Supposing that XC does equal R in each arm of the bridge, and that the potentiometer resistance is sufficiently high to limit current through it to a negligible level (in other words, Rpot >> R). Calculate the phase shift of Vout with respect to the excitation source voltage when:
- The potentiometer wiper is fully left:
- The potentiometer wiper is fully right:
- The potentiometer wiper is perfectly centered:
Reveal answer- The potentiometer wiper is fully left: Θ = −45o
- The potentiometer wiper is fully right: Θ = 45o
- The potentiometer wiper is perfectly centered: Θ = 0o
Follow-up question: this circuit works best with the excitation frequency is such that XC = R. Write a formula that solves for the necessary frequency (f) to achieve this condition given a certain value of R.
Notes:This is a very interesting circuit to built and test. You may build one using 1 μF capacitors, 2.7 kΩ resistors, and a 100 kΩ potentiometer that will successfully operate on 60 Hz power-line excitation.

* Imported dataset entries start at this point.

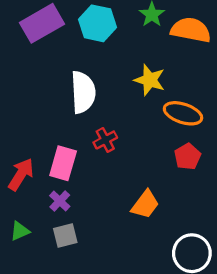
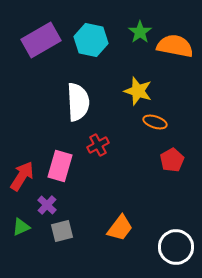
orange ellipse: (183, 113) -> (155, 122), moved, size x0.7
purple cross: (60, 201) -> (47, 205), moved
orange trapezoid: (145, 204) -> (120, 228), moved

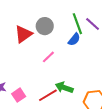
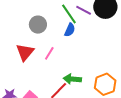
red triangle: (23, 34) -> (25, 52), moved

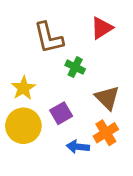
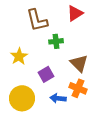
green cross: (75, 67) -> (56, 41), turned -32
yellow circle: (23, 126) -> (22, 98), moved
orange cross: (106, 133) -> (78, 88), turned -36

An interesting thing to note about using line power is that any distortions in the excitation sine-wave will become obvious when the potentiometer wiper is turned toward the differentiating position (where Θ is positive). If listened to with an audio detector, you may even hear the change in timbre while moving the wiper from one extreme to the other. If excited by a “clean” sine-wave, however, no change in timbre should be heard because there are no harmonics present.